__Task description__.
Reproduce every line of the data below verbatim, leaving out the picture markers.

(Transcribed page text)

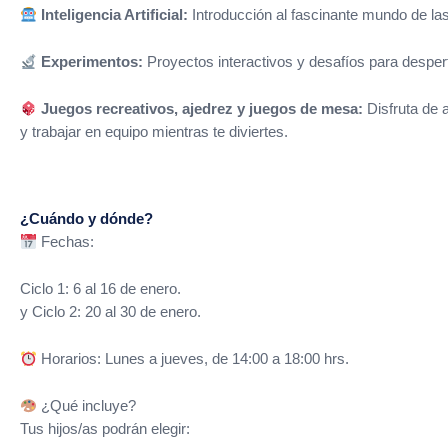
Inteligencia Artificial:
Introducción al fascinante mundo de la
Experimentos:
Proyectos interactivos y desafíos para desperta
Juegos recreativos, ajedrez y juegos de mesa:
Disfruta de a
y trabajar en equipo mientras te diviertes.
¿Cuándo y dónde?
Fechas:
Ciclo 1: 6 al 16 de enero.
y Ciclo 2: 20 al 30 de enero.
Horarios: Lunes a jueves, de 14:00 a 18:00 hrs.
¿Qué incluye?
Tus hijos/as podrán elegir:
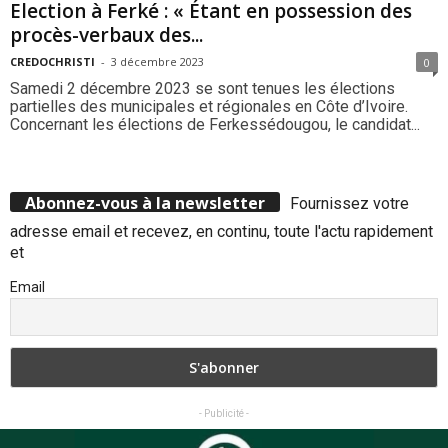
Election à Ferké : « Étant en possession des
procès-verbaux des...
CREDOCHRISTI
-
3 décembre 2023
0
Samedi 2 décembre 2023 se sont tenues les élections
partielles des municipales et régionales en Côte d’Ivoire.
Concernant les élections de Ferkessédougou, le candidat...
Abonnez-vous à la newsletter
Fournissez votre
adresse email et recevez, en continu, toute l'actu rapidement
et
Email
- Publicité -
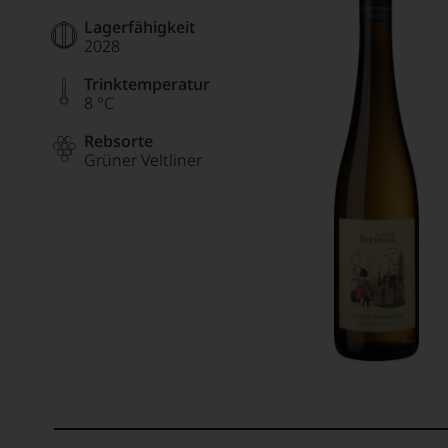
Lagerfähigkeit
2028
Trinktemperatur
8 °C
Rebsorte
Grüner Veltliner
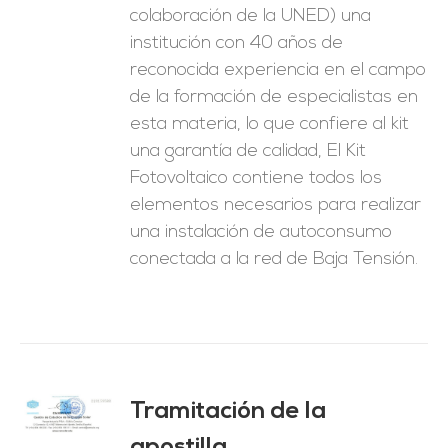
colaboración de la UNED) una
institución con 40 años de
reconocida experiencia en el campo
de la formación de especialistas en
esta materia, lo que confiere al kit
una garantía de calidad, El Kit
Fotovoltaico contiene todos los
elementos necesarios para realizar
una instalación de autoconsumo
conectada a la red de Baja Tensión.
Tramitación de la
O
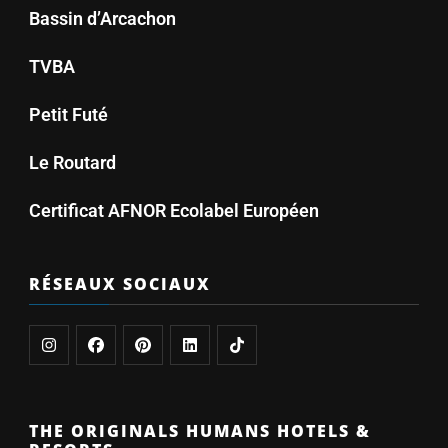
Bassin d’Arcachon
TVBA
Petit Futé
Le Routard
Certificat AFNOR Ecolabel Européen
RÉSEAUX SOCIAUX
THE ORIGINALS HUMANS HOTELS &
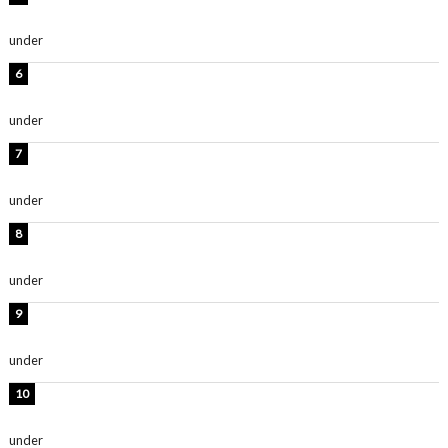
ます」「スタイル抜群」
under
ENTERTAINMENT
岡田紗佳、美ボディ全開のグラビアショット公開！「撃
ち抜かれる美しさ」「色っぽい」
under
ENTERTAINMENT
時東ぁみ、白ビキニの美ボディショット公開！「最高」
「無邪気で可愛い」
under
ENTERTAINMENT
渡辺美優紀、美脚のミニワンピ衣装姿公開！「可愛いぃ
～」「みるきーのピンクコーデは最強」
under
ENTERTAINMENT
熊田曜子、圧巻美ボディのドレス姿公開！「妖艶な美し
さ」「女神」
under
ENTERTAINMENT
堀未央奈、6年ぶりとなる写真集発売を発表！「今まで
の集大成と、これからの決意が詰まった自信の一冊」
under
ENTERTAINMENT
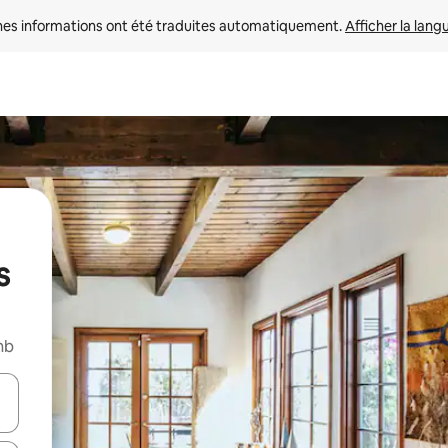
nes informations ont été traduites automatiquement. 
Afficher la lang
s
nb
hes vers le haut et vers le bas pour les parcourir ou en appuyant et en fai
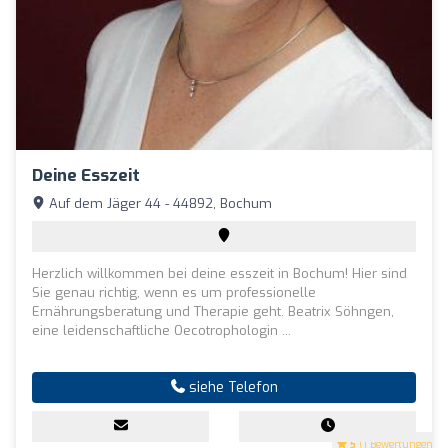
Deine Esszeit
Auf dem Jäger 44 - 44892, Bochum
Herzlich willkommen bei deine esszeit in Bochum! Hier sind
Sie genau richtig, wenn es um professionelle
Ernährungsberatung und Therapie geht. Beatrix Söhngen,
eine leidenschaftliche Oecotrophologin ...
siehe Telefon
5
(1 Bewertungen)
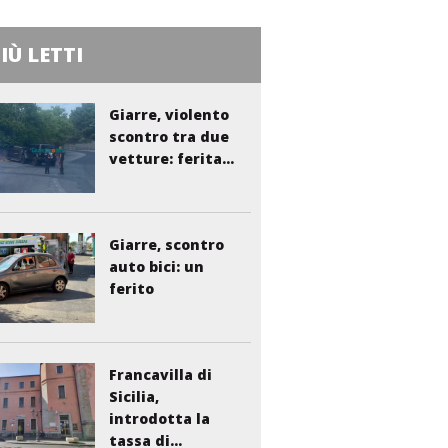
PIÙ LETTI
Giarre, violento
scontro tra due
vetture: ferita...
Giarre, scontro
auto bici: un
ferito
Francavilla di
Sicilia,
introdotta la
tassa di...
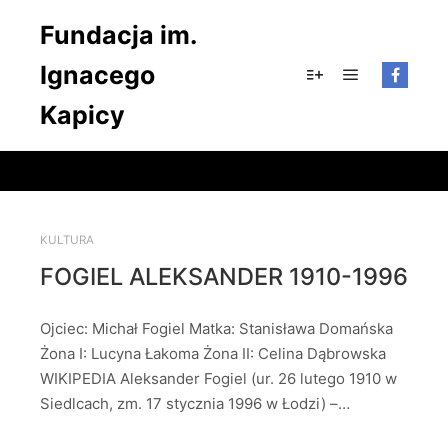
Fundacja im.
Ignacego
Główne men
Więcej informacji
Kapicy
KULTURA
FOGIEL ALEKSANDER 1910-1996
Ojciec: Michał Fogiel Matka: Stanisława Domańska
Żona I: Lucyna Łakoma Żona II: Celina Dąbrowska
WIKIPEDIA Aleksander Fogiel (ur. 26 lutego 1910 w
Siedlcach, zm. 17 stycznia 1996 w Łodzi) –…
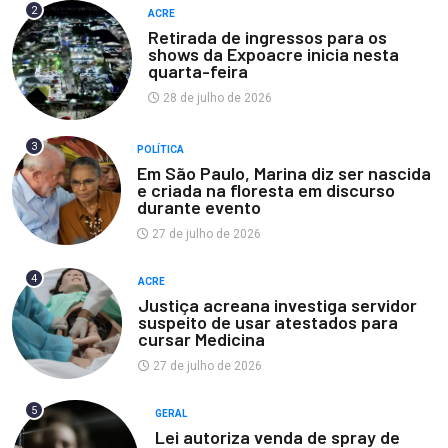
2
ACRE
Retirada de ingressos para os
shows da Expoacre inicia nesta
quarta-feira
28 de julho de 2026
3
POLÍTICA
Em São Paulo, Marina diz ser nascida
e criada na floresta em discurso
durante evento
27 de julho de 2026
4
ACRE
Justiça acreana investiga servidor
suspeito de usar atestados para
cursar Medicina
27 de julho de 2026
5
GERAL
Lei autoriza venda de spray de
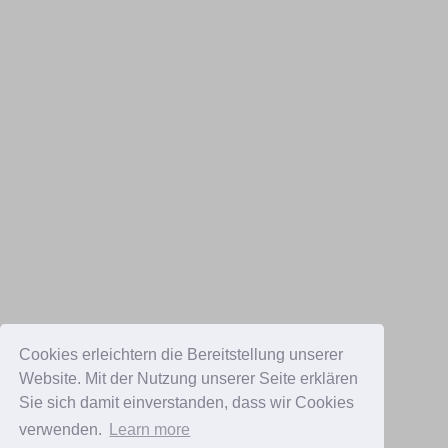
Cookies erleichtern die Bereitstellung unserer
Website. Mit der Nutzung unserer Seite erklären
Sie sich damit einverstanden, dass wir Cookies
verwenden.
Learn more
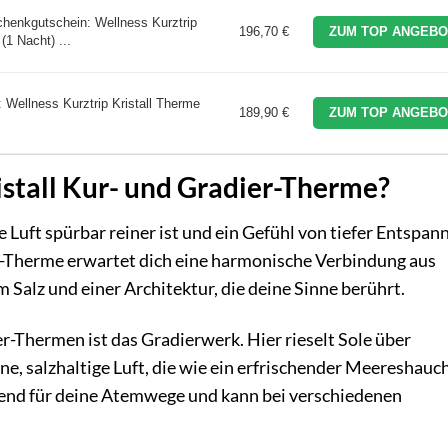
kgutschein: Wellness Kurztrip
196,70 €
ZUM TOP ANGEBO
(1 Nacht) ...
Wellness Kurztrip Kristall Therme
189,90 €
ZUM TOP ANGEBO
istall Kur- und Gradier-Therme?
die Luft spürbar reiner ist und ein Gefühl von tiefer Entspa
ier-Therme erwartet dich eine harmonische Verbindung aus
alz und einer Architektur, die deine Sinne berührt.
er-Thermen ist das Gradierwerk. Hier rieselt Sole über
ne, salzhaltige Luft, die wie ein erfrischender Meereshauc
tuend für deine Atemwege und kann bei verschiedenen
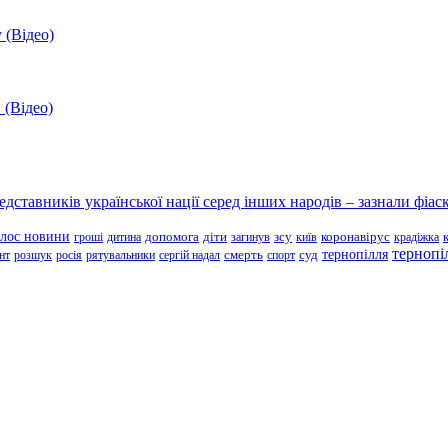
 (Відео)
 (Відео)
ставників української нації серед інших народів – зазнали фіаск
олос новини
зсу
гроші
дитина
допомога
діти
загинув
київ
коронавірус
крадіжка
тернопі
тернопілля
суд
нт
розшук
росія
рятувальники
сергій надал
смерть
спорт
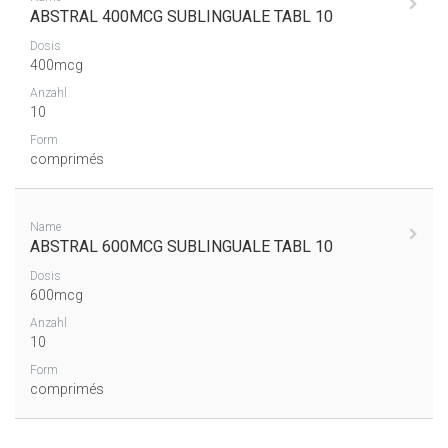
ABSTRAL 400MCG SUBLINGUALE TABL 10
Dosis
400mcg
Anzahl
10
Form
comprimés
Name
ABSTRAL 600MCG SUBLINGUALE TABL 10
Dosis
600mcg
Anzahl
10
Form
comprimés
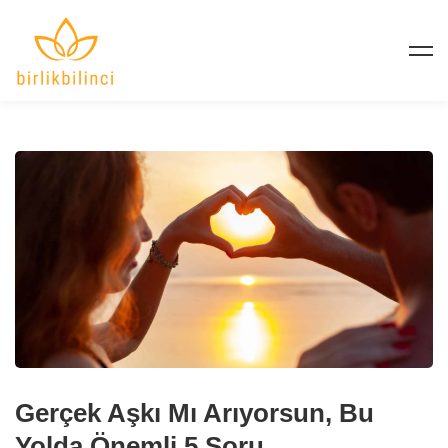
Gerçek Aşkı Mı Arıyorsun, Bu
Yolda Önemli 5 Soru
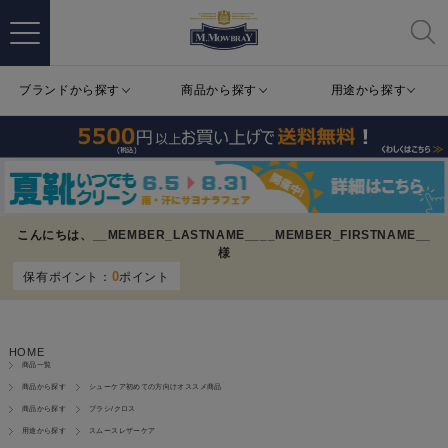
ブランドから探す
商品から探す
用途から探す
こんにちは、
__MEMBER_LASTNAME__
__MEMBER_FIRSTNAME__
様
0
保有ポイント：
ポイント
HOME
商品一覧
商品から探す
シューケア初めての方向けオススメ商品
商品から探す
ブラシ/クロス
用途から探す
スムースレザーケア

__Solution for this task__.
Inteligencia Artificial:
Introducción al fascinante mundo de la
Experimentos:
Proyectos interactivos y desafíos para desperta
Juegos recreativos, ajedrez y juegos de mesa:
Disfruta de a
y trabajar en equipo mientras te diviertes.
¿Cuándo y dónde?
Fechas:
Ciclo 1: 6 al 16 de enero.
y Ciclo 2: 20 al 30 de enero.
Horarios: Lunes a jueves, de 14:00 a 18:00 hrs.
¿Qué incluye?
Tus hijos/as podrán elegir:
Election à Ferké : « Étant en possession des
procès-verbaux des...
CREDOCHRISTI
-
3 décembre 2023
0
Samedi 2 décembre 2023 se sont tenues les élections
partielles des municipales et régionales en Côte d’Ivoire.
Concernant les élections de Ferkessédougou, le candidat...
Abonnez-vous à la newsletter
Fournissez votre
adresse email et recevez, en continu, toute l'actu rapidement
et
Email
- Publicité -
Lagerfähigkeit
2028
Trinktemperatur
8 °C
Rebsorte
Grüner Veltliner
colaboración de la UNED) una
institución con 40 años de
reconocida experiencia en el campo
de la formación de especialistas en
esta materia, lo que confiere al kit
una garantía de calidad, El Kit
Fotovoltaico contiene todos los
elementos necesarios para realizar
una instalación de autoconsumo
conectada a la red de Baja Tensión.
Tramitación de la
O
Bassin d’Arcachon
TVBA
Petit Futé
Le Routard
Certificat AFNOR Ecolabel Européen
RÉSEAUX SOCIAUX
THE ORIGINALS HUMANS HOTELS &
ます」「スタイル抜群」
under
ENTERTAINMENT
岡田紗佳、美ボディ全開のグラビアショット公開！「撃
ち抜かれる美しさ」「色っぽい」
under
ENTERTAINMENT
時東ぁみ、白ビキニの美ボディショット公開！「最高」
「無邪気で可愛い」
under
ENTERTAINMENT
渡辺美優紀、美脚のミニワンピ衣装姿公開！「可愛いぃ
～」「みるきーのピンクコーデは最強」
under
ENTERTAINMENT
熊田曜子、圧巻美ボディのドレス姿公開！「妖艶な美し
さ」「女神」
under
ENTERTAINMENT
堀未央奈、6年ぶりとなる写真集発売を発表！「今まで
の集大成と、これからの決意が詰まった自信の一冊」
under
ENTERTAINMENT
nes informations ont été traduites automatiquement. 
Afficher la lang
s
nb
hes vers le haut et vers le bas pour les parcourir ou en appuyant et en fai
Deine Esszeit
Auf dem Jäger 44 - 44892, Bochum
Herzlich willkommen bei deine esszeit in Bochum! Hier sind
Sie genau richtig, wenn es um professionelle
Ernährungsberatung und Therapie geht. Beatrix Söhngen,
eine leidenschaftliche Oecotrophologin ...
siehe Telefon
5
(1 Bewertungen)
PIÙ LETTI
Giarre, violento
scontro tra due
vetture: ferita...
Giarre, scontro
auto bici: un
ferito
Francavilla di
Sicilia,
introdotta la
tassa di...
Fundacja im.
Ignacego
Główne men
Więcej informacji
Kapicy
KULTURA
FOGIEL ALEKSANDER 1910-1996
Ojciec: Michał Fogiel Matka: Stanisława Domańska
Żona I: Lucyna Łakoma Żona II: Celina Dąbrowska
WIKIPEDIA Aleksander Fogiel (ur. 26 lutego 1910 w
Siedlcach, zm. 17 stycznia 1996 w Łodzi) –…
2
ACRE
Retirada de ingressos para os
shows da Expoacre inicia nesta
quarta-feira
28 de julho de 2026
3
POLÍTICA
Em São Paulo, Marina diz ser nascida
e criada na floresta em discurso
durante evento
27 de julho de 2026
4
ACRE
Justiça acreana investiga servidor
suspeito de usar atestados para
cursar Medicina
27 de julho de 2026
5
GERAL
Lei autoriza venda de spray de
Cookies erleichtern die Bereitstellung unserer
Website. Mit der Nutzung unserer Seite erklären
Sie sich damit einverstanden, dass wir Cookies
verwenden.
Learn more
kgutschein: Wellness Kurztrip
196,70 €
ZUM TOP ANGEBO
(1 Nacht) ...
Wellness Kurztrip Kristall Therme
189,90 €
ZUM TOP ANGEBO
istall Kur- und Gradier-Therme?
die Luft spürbar reiner ist und ein Gefühl von tiefer Entspa
ier-Therme erwartet dich eine harmonische Verbindung aus
alz und einer Architektur, die deine Sinne berührt.
er-Thermen ist das Gradierwerk. Hier rieselt Sole über
ne, salzhaltige Luft, die wie ein erfrischender Meereshauc
tuend für deine Atemwege und kann bei verschiedenen
 (Відео)
 (Відео)
ставників української нації серед інших народів – зазнали фіаск
олос новини
зсу
гроші
дитина
допомога
діти
загинув
київ
коронавірус
крадіжка
тернопі
тернопілля
суд
нт
розшук
росія
рятувальники
сергій надал
смерть
спорт
ABSTRAL 400MCG SUBLINGUALE TABL 10
Dosis
400mcg
Anzahl
10
Form
comprimés
Name
ABSTRAL 600MCG SUBLINGUALE TABL 10
Dosis
600mcg
Anzahl
10
Form
comprimés
Gerçek Aşkı Mı Arıyorsun, Bu
Yolda Önemli 5 Soru
ブランドから探す
商品から探す
用途から探す
こんにちは、
__MEMBER_LASTNAME__
__MEMBER_FIRSTNAME__
様
0
保有ポイント：
ポイント
HOME
商品一覧
商品から探す
シューケア初めての方向けオススメ商品
商品から探す
ブラシ/クロス
用途から探す
スムースレザーケア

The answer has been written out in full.